Du hast also noch eine 1TB WD HD im PC?

Wie sehen da die Daten von HD-Tune aus?


----------



## goascha (9. Dezember 2020)

wuselsurfer schrieb:


> Welche Spannungen hat der PC:
> https://www.hwinfo.com/ (SENSORS) ?


was soll ich auf der Seite downloaden?


wuselsurfer schrieb:


> Wurde die Wärmeleitpaste der CPU mal erneuert?


habe den PC seit ca. 1,5 Jahren, ist das schon grenzwertig?


wuselsurfer schrieb:


> Welches BIOS wird verwandt:
> https://www.cpuid.com/softwares/cpu-z.html - Reiter Mainboard - Kasten BIOS - Feld Version ?


Das hier ist mein Bios:


wuselsurfer schrieb:


> Du hast also noch eine 1TB WD HD im PC?
> 
> Wie sehen da die Daten von HD-Tune aus?


auch bei der ist (anscheinend) alles ok

Hab mich übrigens auch noch in dem Forum durchgelesen:
Dort waren auch viele nützliche Vorschläge, die ich auch ausprobiert habehttps://www.computerbase.de/forum/t...astung-bild-friert-dann-komplett-ein.1916533/


----------



## wuselsurfer (9. Dezember 2020)

goascha schrieb:


> was soll ich auf der Seite downloaden?


HWinfo.



goascha schrieb:


> habe den PC seit ca. 1,5 Jahren, ist das schon grenzwertig?


War das ein Fertiggerät?
Wenn ja, wo hast Du den PC gekauft?



goascha schrieb:


> Das hier ist mein Bios:


Da gibt es etwas neues:
https://rog.asus.com/nz/motherboards/rog-strix/rog-strix-b450-f-gaming-model/helpdesk_download/  .



goascha schrieb:


> Hab mich übrigens auch noch in dem Forum durchgelesen:
> Dort waren auch viele nützliche Vorschläge, die ich auch ausprobiert habehttps://www.computerbase.de/forum/t...astung-bild-friert-dann-komplett-ein.1916533/


Sind alle Windowsupdates installiert?


----------



## goascha (10. Dezember 2020)

wuselsurfer schrieb:


> War das ein Fertiggerät?
> Wenn ja, wo hast Du den PC gekauft?


Habe ich mir bei Alternate konfiguriert und zusammen bauen lassen


wuselsurfer schrieb:


> Sind alle Windowsupdates installiert?


ja


----------



## DJMCM (10. Dezember 2020)

Sortiere im Windows Task-Manager in der Registerkarte "Prozesse" mal nach Datenträger und poste den Screenshot.


----------



## goascha (10. Dezember 2020)

@DJMCM

wie gesagt, das passiert in unregelmäßigen Abständen.

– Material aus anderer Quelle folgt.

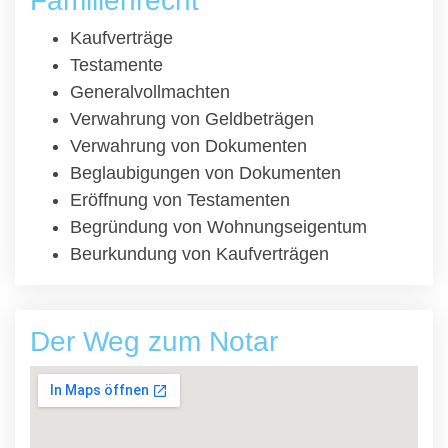
Familienrecht
Kaufverträge
Testamente
Generalvollmachten
Verwahrung von Geldbeträgen
Verwahrung von Dokumenten
Beglaubigungen von Dokumenten
Eröffnung von Testamenten
Begründung von Wohnungseigentum
Beurkundung von Kaufverträgen
Der Weg zum Notar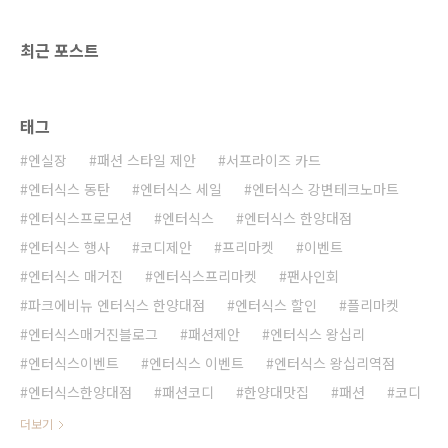
랑을 받을 컬러는? 바로 화이트
주 볼 수 있어서 사실 조금 놀랍기도
(white) 컬러 입니다. 2013년 S/S
했답니다. 백팩은 여성분들에게 대학
최근 포스트
트렌드 2. 미니멀리즘 매년 S/S(봄/
교 이후로 생소한 아이템이었잖아요.
여름)..
하지만 요즘에는 스타일에 ..
태그
엔실장
패션 스타일 제안
서프라이즈 카드
엔터식스 동탄
엔터식스 세일
엔터식스 강변테크노마트
엔터식스프로모션
엔터식스
엔터식스 한양대점
엔터식스 행사
코디제안
프리마켓
이벤트
엔터식스 매거진
엔터식스프리마켓
팬사인회
파크에비뉴 엔터식스 한양대점
엔터식스 할인
플리마켓
엔터식스매거진블로그
패션제안
엔터식스 왕십리
엔터식스이벤트
엔터식스 이벤트
엔터식스 왕십리역점
엔터식스한양대점
패션코디
한양대맛집
패션
코디
더보기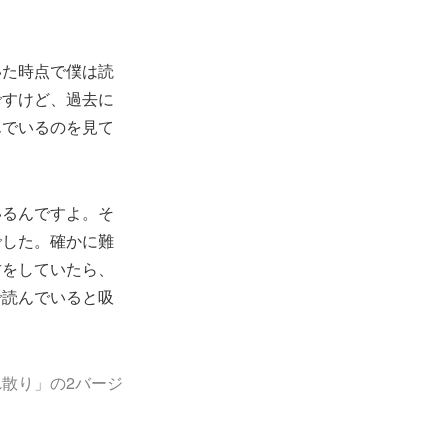
いた時点で僕は読
ですけど、過去に
んでいるのを見て
いるんですよ。そ
でした。確かに難
古をしていたら、
で読んでいると吸
散り」の2バージ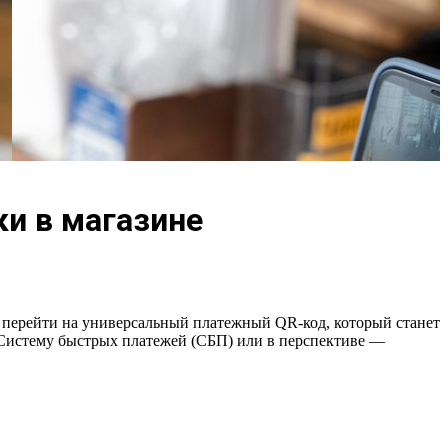
ки в магазине
ут перейти на универсальный платежный QR-код, который станет
а, Систему быстрых платежей (СБП) или в перспективе —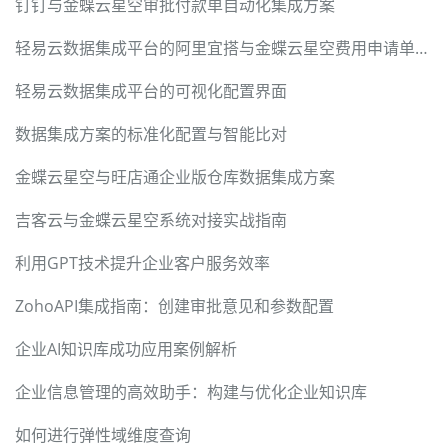
钉钉与金蝶云星空审批付款单自动化集成方案
轻易云数据集成平台的阿里宜搭与金蝶云星空费用申请单对接方案
轻易云数据集成平台的可视化配置界面
数据集成方案的标准化配置与智能比对
金蝶云星空与旺店通企业版仓库数据集成方案
吉客云与金蝶云星空系统对接实战指南
利用GPT技术提升企业客户服务效率
ZohoAPI集成指南：创建审批意见和参数配置
企业AI知识库成功应用案例解析
企业信息管理的高效助手：构建与优化企业知识库
如何进行弹性域维度查询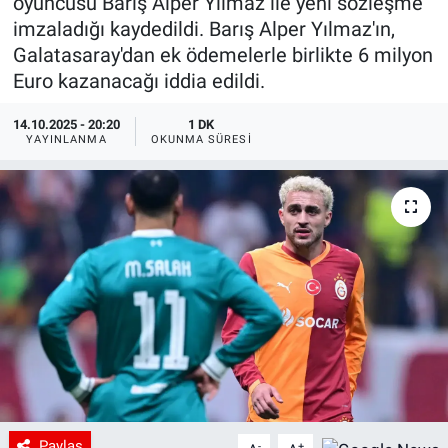
oyuncusu Barış Alper Yılmaz ile yeni sözleşme
imzaladığı kaydedildi. Barış Alper Yılmaz'ın,
Galatasaray'dan ek ödemelerle birlikte 6 milyon
Euro kazanacağı iddia edildi.
14.10.2025 - 20:20
1 DK
YAYINLANMA
OKUNMA SÜRESI
Paylaş
-
+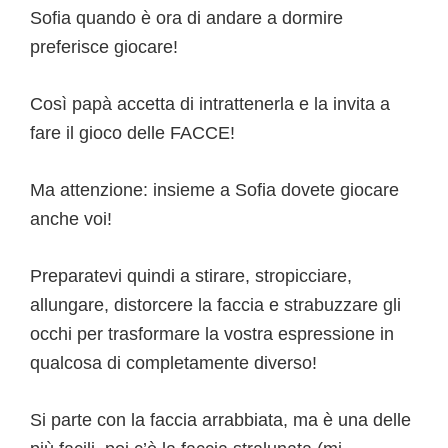
Sofia quando è ora di andare a dormire
preferisce giocare!
Così papà accetta di intrattenerla e la invita a
fare il gioco delle FACCE!
Ma attenzione: insieme a Sofia dovete giocare
anche voi!
Preparatevi quindi a stirare, stropicciare,
allungare, distorcere la faccia e strabuzzare gli
occhi per trasformare la vostra espressione in
qualcosa di completamente diverso!
Si parte con la faccia arrabbiata, ma è una delle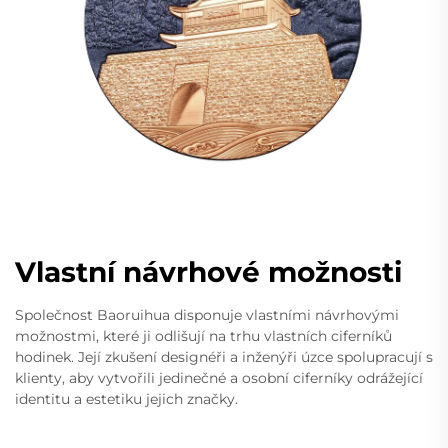
Vlastní návrhové možnosti
Společnost Baoruihua disponuje vlastními návrhovými
možnostmi, které ji odlišují na trhu vlastních ciferníků
hodinek. Její zkušení designéři a inženýři úzce spolupracují s
klienty, aby vytvořili jedinečné a osobní ciferníky odrážející
identitu a estetiku jejich značky.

So sieht er im Normalfall aus.


----------



## DJMCM (10. Dezember 2020)

@goascha 
Der Normalfall ist uninteressant. 
Poste einen Screenshot von der Auslastung, wenn die SSD Zugriffe wieder bei 100% liegen.


----------



## goascha (10. Dezember 2020)

Werde ich machen, habe mich gestern noch in einem anderen Forum schlau gemacht und ein paar Einstellungen übernommen. Bis jetzt ist der Aussetzer nicht mehr aufgetaucht, aber das heißt nichts, da es immer im unerwartensten Moment passiert. Ich melde mich dann


----------



## goascha (20. Dezember 2020)

Das Problem scheint behoben, nach einer exzessiven Test-Session gabs nicht einen Hänger mehr. Ursache war eine Einstellung im Energiesparplan / AHCI Link Power managment. Bin hier auf CB über die Lösung gestolpert:



> Zitat von Tomyyyisda:
> für alle die das selbe Problem haben erkläre ich es jetzt einfach : Zuerst gibt Regedit bei Widows im Suchtext ein. Öffnet dieses Programm. Jetzt Musst ihr nach einen Bestimmt Ordner suchen HKEY_LOCAL_MACHINE er führt euch dann wieder zu anderen Unterordner SYSTEM wäre das nächste. Um Die jetzt nicht alle einzel anzugeben Kopiere ich jetzt den Pfad hier rein und der / zeigt den die Trennung zum nächsten Ordner an : "HKEY_LOCAL_MACHINE\SYSTEM\CurrentControlSet\Control\Power\PowerSettings\0012ee47-9041-4b5d-9b77-535fba8b1442\0b2d69d7-a2a1-449c-9680-f91c70521c60 bei den letzten Ordner öffnen sich noch zahlen von Ordner diese braucht ihr aber nicht zubeachten. 0b2d69d7-a2a1-449c-9680-f91c70521c60 das ist der letzte was ihr dort anklickt. dann guckt ihr auf die rechte Seite des Bildschirm und seht "Attributes" das öffnen und den Wert 1 auf 2 Stellen . Programm schließen ! Jetzt in der Windows such eingabe Energiesparplan eingeben und öffnen und auf erweiterte Einstellung gehen. Dann wird euch AHCI Link Power managment angezeigt. Drauf klicken und bei den Einstellung Aktiv anklicken. Und schon müsste wieder alles funktionieren.



Danke an alle für die Hilfe.


----------



## fotoman (21. Dezember 2020)

goascha schrieb:


> Das Problem scheint behoben, nach einer exzessiven Test-Session gabs nicht einen Hänger mehr. Ursache war eine Einstellung im Energiesparplan / AHCI Link Power managment. Bin hier auf CB über die Lösung gestolpert:


Also exakt das, was in dem in Beitrag #2 verlinkten Beitrag auch schon genannt wird.


----------